----- RECORDED INFORMATION

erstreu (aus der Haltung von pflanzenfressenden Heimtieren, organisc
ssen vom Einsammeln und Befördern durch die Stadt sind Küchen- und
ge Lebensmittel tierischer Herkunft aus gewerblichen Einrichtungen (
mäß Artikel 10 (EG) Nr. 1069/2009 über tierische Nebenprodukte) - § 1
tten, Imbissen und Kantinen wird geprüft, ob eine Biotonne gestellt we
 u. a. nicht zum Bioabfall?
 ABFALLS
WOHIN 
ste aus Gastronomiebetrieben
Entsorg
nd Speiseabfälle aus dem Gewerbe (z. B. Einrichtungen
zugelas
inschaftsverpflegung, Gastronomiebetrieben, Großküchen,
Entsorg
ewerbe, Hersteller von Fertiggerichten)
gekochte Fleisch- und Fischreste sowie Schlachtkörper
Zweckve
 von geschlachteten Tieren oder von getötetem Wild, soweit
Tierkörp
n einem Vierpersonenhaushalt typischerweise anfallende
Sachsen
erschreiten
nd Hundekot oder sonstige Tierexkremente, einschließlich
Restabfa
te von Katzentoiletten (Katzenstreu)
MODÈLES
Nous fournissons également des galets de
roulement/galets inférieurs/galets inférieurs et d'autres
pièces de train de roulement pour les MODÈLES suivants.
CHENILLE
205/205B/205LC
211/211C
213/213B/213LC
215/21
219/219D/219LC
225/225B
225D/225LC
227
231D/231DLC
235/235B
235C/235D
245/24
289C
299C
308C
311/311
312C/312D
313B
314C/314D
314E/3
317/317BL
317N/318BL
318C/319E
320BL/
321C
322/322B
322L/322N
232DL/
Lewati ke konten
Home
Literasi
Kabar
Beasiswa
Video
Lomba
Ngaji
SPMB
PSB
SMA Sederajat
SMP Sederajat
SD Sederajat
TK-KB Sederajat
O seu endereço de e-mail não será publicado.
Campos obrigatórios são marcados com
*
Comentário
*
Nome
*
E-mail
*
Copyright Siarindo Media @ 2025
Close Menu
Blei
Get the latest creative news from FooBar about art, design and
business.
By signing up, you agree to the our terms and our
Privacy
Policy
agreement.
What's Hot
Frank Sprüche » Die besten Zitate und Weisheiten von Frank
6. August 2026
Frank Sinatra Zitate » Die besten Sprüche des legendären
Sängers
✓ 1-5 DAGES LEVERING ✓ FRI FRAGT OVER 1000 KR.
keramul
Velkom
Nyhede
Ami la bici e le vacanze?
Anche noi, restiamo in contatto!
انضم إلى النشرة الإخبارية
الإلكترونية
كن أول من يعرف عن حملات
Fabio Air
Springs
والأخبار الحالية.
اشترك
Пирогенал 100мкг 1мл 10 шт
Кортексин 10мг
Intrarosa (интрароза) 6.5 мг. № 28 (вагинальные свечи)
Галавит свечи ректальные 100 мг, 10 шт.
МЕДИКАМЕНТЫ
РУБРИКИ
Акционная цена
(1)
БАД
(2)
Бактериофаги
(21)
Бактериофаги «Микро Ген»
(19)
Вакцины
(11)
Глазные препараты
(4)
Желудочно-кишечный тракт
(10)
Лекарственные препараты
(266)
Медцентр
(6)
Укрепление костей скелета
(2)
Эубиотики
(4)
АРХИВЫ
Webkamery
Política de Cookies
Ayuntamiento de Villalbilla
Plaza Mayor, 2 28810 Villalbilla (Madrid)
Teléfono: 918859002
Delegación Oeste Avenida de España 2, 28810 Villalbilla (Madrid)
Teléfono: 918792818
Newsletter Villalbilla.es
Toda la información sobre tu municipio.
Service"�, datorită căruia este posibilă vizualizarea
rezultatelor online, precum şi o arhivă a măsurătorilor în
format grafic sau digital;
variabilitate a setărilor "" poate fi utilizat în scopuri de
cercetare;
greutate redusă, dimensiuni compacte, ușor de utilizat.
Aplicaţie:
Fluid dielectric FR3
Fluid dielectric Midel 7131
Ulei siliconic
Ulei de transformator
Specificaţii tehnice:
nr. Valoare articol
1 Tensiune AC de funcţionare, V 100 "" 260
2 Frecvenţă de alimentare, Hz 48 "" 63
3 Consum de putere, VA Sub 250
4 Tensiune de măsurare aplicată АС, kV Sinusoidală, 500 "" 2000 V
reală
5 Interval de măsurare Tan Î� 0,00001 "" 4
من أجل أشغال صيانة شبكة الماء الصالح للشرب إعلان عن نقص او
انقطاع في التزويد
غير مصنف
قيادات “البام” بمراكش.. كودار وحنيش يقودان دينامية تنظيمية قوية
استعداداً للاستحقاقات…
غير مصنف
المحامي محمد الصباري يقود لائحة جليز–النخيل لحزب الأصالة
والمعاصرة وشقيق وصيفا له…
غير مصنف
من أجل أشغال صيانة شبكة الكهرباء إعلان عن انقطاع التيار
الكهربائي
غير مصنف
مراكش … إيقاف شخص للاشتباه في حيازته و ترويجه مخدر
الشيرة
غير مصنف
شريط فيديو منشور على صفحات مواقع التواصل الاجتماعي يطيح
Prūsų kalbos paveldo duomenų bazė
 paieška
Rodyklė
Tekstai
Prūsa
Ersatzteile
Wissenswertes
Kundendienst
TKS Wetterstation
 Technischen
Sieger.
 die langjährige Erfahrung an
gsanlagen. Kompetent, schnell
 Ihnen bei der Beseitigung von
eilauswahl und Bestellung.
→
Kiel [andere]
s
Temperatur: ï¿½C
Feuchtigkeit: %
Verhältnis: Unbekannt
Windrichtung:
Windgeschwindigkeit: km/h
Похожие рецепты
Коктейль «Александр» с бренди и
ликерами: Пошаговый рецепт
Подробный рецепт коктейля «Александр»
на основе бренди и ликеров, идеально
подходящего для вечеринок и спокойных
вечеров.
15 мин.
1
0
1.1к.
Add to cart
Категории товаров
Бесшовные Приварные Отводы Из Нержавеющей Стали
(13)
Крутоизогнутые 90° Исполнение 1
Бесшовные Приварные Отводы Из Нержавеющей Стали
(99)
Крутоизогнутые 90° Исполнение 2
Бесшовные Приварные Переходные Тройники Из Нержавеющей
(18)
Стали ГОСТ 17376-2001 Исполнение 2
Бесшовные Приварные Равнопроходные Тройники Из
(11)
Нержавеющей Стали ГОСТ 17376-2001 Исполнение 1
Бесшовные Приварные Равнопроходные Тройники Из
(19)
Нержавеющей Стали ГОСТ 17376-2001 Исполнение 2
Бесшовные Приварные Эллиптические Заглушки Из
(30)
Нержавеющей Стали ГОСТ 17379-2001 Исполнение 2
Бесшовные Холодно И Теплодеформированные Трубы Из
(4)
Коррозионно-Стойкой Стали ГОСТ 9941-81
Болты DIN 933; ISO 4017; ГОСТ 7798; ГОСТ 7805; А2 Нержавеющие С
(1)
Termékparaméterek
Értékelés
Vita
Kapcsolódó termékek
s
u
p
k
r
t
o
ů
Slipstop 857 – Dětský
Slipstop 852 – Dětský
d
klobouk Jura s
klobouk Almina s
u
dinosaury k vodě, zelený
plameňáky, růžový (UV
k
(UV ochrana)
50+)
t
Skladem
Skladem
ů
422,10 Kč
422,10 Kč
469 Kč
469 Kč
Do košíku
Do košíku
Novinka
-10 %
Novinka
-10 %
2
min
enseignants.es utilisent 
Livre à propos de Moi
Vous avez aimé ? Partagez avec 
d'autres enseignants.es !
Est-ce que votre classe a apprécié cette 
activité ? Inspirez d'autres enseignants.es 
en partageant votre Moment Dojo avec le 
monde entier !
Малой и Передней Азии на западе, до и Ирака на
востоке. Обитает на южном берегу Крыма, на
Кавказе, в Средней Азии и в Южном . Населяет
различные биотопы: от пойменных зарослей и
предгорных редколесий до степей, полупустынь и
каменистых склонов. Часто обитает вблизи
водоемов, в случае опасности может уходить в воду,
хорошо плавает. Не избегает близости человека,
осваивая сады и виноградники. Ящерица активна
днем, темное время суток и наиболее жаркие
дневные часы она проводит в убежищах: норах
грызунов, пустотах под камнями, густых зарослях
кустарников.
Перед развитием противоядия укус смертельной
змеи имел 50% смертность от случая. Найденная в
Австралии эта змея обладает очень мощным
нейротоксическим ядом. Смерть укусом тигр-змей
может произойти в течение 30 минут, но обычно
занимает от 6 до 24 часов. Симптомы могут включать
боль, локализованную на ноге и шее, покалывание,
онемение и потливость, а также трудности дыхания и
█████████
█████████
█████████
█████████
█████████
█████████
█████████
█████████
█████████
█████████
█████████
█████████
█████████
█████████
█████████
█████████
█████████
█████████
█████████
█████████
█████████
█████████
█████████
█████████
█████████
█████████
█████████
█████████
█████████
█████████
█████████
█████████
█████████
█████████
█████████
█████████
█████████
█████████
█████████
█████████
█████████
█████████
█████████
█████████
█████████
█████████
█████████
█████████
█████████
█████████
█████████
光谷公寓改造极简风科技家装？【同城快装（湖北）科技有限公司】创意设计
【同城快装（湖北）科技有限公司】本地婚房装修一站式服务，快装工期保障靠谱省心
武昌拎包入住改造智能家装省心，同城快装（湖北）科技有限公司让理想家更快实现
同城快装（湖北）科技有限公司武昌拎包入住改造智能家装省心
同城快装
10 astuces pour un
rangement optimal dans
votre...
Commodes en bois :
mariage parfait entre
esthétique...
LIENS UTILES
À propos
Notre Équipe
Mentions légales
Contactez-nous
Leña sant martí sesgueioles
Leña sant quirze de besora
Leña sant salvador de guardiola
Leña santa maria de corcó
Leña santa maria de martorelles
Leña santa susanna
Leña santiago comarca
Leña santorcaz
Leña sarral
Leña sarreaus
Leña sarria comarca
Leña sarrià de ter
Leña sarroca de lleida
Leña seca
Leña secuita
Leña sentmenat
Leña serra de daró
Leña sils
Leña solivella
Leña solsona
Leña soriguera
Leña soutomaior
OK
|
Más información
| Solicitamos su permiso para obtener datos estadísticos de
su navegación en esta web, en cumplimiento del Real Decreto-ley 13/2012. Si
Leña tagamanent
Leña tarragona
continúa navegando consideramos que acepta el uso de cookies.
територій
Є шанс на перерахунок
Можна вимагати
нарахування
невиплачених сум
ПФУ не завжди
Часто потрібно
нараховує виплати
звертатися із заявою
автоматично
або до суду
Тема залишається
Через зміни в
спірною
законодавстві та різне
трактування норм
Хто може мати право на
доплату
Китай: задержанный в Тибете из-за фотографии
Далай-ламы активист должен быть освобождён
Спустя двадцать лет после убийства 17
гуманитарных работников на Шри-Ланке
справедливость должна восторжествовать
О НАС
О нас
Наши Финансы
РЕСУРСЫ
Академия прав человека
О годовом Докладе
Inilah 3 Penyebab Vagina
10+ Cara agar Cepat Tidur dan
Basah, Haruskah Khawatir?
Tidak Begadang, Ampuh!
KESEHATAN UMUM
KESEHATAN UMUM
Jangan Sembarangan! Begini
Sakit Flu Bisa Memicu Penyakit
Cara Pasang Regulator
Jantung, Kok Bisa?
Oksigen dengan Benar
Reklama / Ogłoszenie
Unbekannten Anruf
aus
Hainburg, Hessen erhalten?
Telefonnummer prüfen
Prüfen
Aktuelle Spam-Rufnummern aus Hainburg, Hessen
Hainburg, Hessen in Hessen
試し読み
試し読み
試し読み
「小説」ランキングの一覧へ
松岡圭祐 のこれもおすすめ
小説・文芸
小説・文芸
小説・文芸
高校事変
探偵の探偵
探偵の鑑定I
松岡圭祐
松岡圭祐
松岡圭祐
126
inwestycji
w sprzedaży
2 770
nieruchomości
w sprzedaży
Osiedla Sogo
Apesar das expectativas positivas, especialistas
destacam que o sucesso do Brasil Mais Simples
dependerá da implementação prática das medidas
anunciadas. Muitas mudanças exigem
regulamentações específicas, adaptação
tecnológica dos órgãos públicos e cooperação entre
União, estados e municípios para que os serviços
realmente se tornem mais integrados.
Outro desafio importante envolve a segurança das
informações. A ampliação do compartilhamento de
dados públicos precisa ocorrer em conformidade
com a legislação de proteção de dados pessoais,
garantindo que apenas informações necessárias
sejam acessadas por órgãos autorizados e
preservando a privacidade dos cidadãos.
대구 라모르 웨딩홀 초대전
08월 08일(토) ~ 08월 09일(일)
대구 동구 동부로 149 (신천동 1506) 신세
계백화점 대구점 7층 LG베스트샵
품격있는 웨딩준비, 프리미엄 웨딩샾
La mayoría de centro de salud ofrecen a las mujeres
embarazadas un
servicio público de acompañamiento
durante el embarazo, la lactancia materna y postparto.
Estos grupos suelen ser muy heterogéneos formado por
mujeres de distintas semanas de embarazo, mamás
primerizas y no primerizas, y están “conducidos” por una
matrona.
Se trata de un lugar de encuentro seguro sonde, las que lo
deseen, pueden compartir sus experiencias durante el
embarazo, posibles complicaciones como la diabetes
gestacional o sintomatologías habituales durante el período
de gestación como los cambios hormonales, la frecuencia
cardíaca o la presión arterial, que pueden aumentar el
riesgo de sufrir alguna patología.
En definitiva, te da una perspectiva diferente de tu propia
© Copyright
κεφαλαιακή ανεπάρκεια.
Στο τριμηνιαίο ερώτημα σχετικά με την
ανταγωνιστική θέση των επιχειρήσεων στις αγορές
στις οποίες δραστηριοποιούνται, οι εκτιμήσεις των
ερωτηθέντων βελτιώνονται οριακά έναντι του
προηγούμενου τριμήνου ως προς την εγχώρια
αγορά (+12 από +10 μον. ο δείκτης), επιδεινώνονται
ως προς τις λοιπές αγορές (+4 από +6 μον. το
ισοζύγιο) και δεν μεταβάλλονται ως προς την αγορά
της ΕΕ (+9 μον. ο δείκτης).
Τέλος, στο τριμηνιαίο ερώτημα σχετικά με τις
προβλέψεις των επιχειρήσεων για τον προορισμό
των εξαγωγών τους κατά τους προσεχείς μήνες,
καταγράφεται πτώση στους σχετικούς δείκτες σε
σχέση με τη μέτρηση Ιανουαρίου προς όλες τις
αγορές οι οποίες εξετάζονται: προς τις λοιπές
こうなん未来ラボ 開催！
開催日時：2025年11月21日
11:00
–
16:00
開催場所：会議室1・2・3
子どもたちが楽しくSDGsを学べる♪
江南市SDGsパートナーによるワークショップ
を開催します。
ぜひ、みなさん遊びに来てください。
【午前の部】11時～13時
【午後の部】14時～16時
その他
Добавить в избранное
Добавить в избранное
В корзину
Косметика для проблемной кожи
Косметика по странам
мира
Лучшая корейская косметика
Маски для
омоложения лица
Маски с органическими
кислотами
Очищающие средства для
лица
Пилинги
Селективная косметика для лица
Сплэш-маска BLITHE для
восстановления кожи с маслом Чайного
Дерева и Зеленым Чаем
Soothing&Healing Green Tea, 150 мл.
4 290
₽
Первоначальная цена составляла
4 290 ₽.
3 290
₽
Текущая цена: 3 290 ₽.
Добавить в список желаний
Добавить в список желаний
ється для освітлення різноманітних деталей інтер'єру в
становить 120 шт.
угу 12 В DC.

----------

## PROBLEM TO WORK ON
Which lines in the entries above contain the string "pueden", with case counting? Find each one and copy it in full.

## SOLVED PROBLEM
deseen, pueden compartir sus experiencias durante el
cardíaca o la presión arterial, que pueden aumentar el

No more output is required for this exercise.